Kutipan Teks:
Tiktoker Aceh Teumeunak, Ada Masalah
Guru Besar Filsafat Islam UIN Ar-Raniry, Prof. Dr. H. Syamsul Rizal, pada acara yang sama mengatakan makian merupakan ekspresi verbal seseorang yang mengandung tiga unsur. Yaitu amarah, kebencian, dan penghinaan.
Ada orang karena amarahnya yang tidak dapat dikendalikan, mudah sekali terpancing untuk memaki. Makian lahir dari sifat insaniah yang dimiliki oleh manusia, yang ditambah dengan unsur kebencian.
Kebencian seringkali tak memerlukan alasan. Melihat orang itu sudah muncul rasa benci pada dirinya. Atau karena mendapatkan informasi keliru tentang seseorang, tidak melakukan tabayyun, dan langsung membenci.
Akan tetapi, apa pun yang menjadi latar belakang, makian dan kata kasar merendahkan martabat orang lain. Orang yang gemar memaki dilihat dari persepektif syariat, nilainya nol. Dia tidak memiliki nilai apa pun selain wajah buruk. Orang-orang demikian disebut manusia amoral.

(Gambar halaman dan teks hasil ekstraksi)

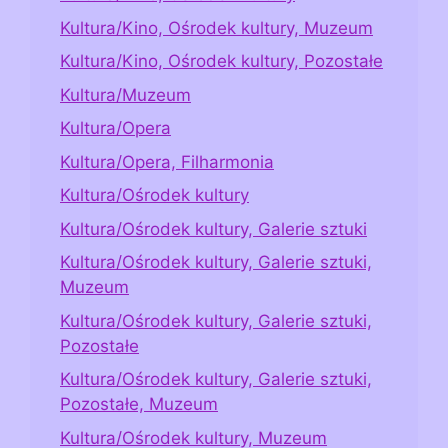
Kultura/Kino, Ośrodek kultury, Muzeum
Kultura/Kino, Ośrodek kultury, Pozostałe
Kultura/Muzeum
Kultura/Opera
Kultura/Opera, Filharmonia
Kultura/Ośrodek kultury
Kultura/Ośrodek kultury, Galerie sztuki
Kultura/Ośrodek kultury, Galerie sztuki,
Muzeum
Kultura/Ośrodek kultury, Galerie sztuki,
Pozostałe
Kultura/Ośrodek kultury, Galerie sztuki,
Pozostałe, Muzeum
Kultura/Ośrodek kultury, Muzeum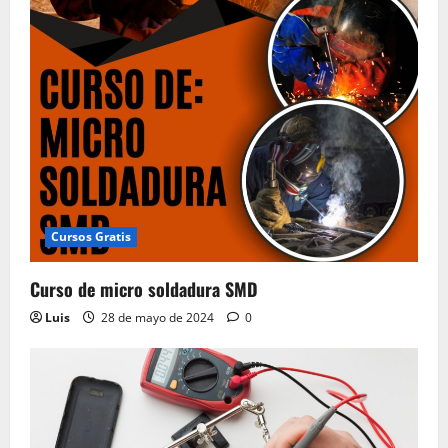
Cursos Gratis
Curso de micro soldadura SMD
Luis
28 de mayo de 2024
0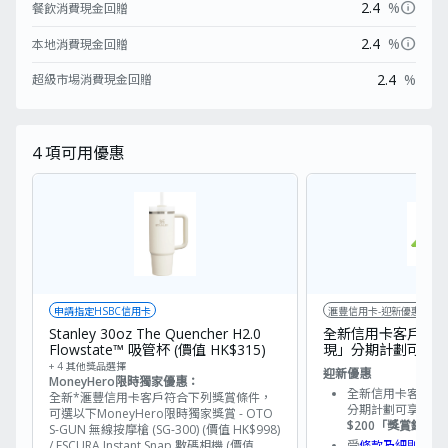
info
2.4
%
餐飲消費現金回贈
info
2.4
%
本地消費現金回贈
2.4
%
超級市埸消費現金回贈
4
項可用優惠
申請指定HSBC信用卡
滙豐信用卡-迎新優惠
Stanley 30oz The Quencher H2.0
全新信用卡客戶成
Flowstate™ 吸管杯 (價值 HK$315)
現」分期計劃可獲 $
+ 4 其他獎品選擇
迎新優惠
MoneyHero限時獨家優惠：
全新信用卡客戶成
全新*滙豐信用卡客戶符合下列獎賞條件，
分期計劃可享迎新
可選以下MoneyHero限時獨家獎賞 - OTO
$200
「獎賞錢」
S-GUN 無線按摩槍 (SG-300) (價值 HK$998)
/ ESCURA Instant Snap 數碼相機 (價值
受
條款及細則
約束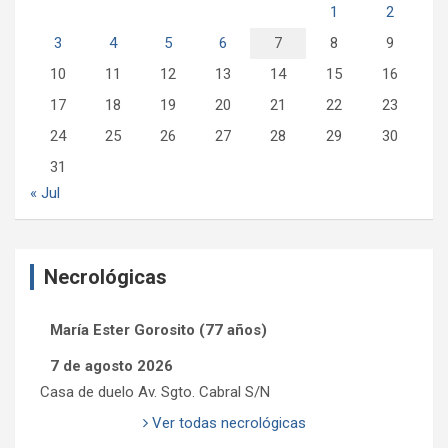
1
2
3
4
5
6
7
8
9
10
11
12
13
14
15
16
17
18
19
20
21
22
23
24
25
26
27
28
29
30
31
« Jul
Necrológicas
María Ester Gorosito (77 años)
7 de agosto 2026
Casa de duelo Av. Sgto. Cabral S/N
Ver todas necrológicas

Perintah 1: Terjemahkan kalimat "Kebencian seringkali tak memerlukan alasan." dari kutipan teks tentang makian ke dalam bahasa Inggris.
Perintah 2: Sunting kutipan teks tentang makian dengan menulis ulang bagiannya, mulai dari kata-kata "Ada orang karena" dan berhenti setelah "dengan unsur kebencian.". Ganti "amarahnya" dengan "emosinya".

Penyelesaian 1: Hatred often needs no reason.

Penyelesaian 2:
Ada orang karena emosinya yang tidak dapat dikendalikan, mudah sekali terpancing untuk memaki. Makian lahir dari sifat insaniah yang dimiliki oleh manusia, yang ditambah dengan unsur kebencian.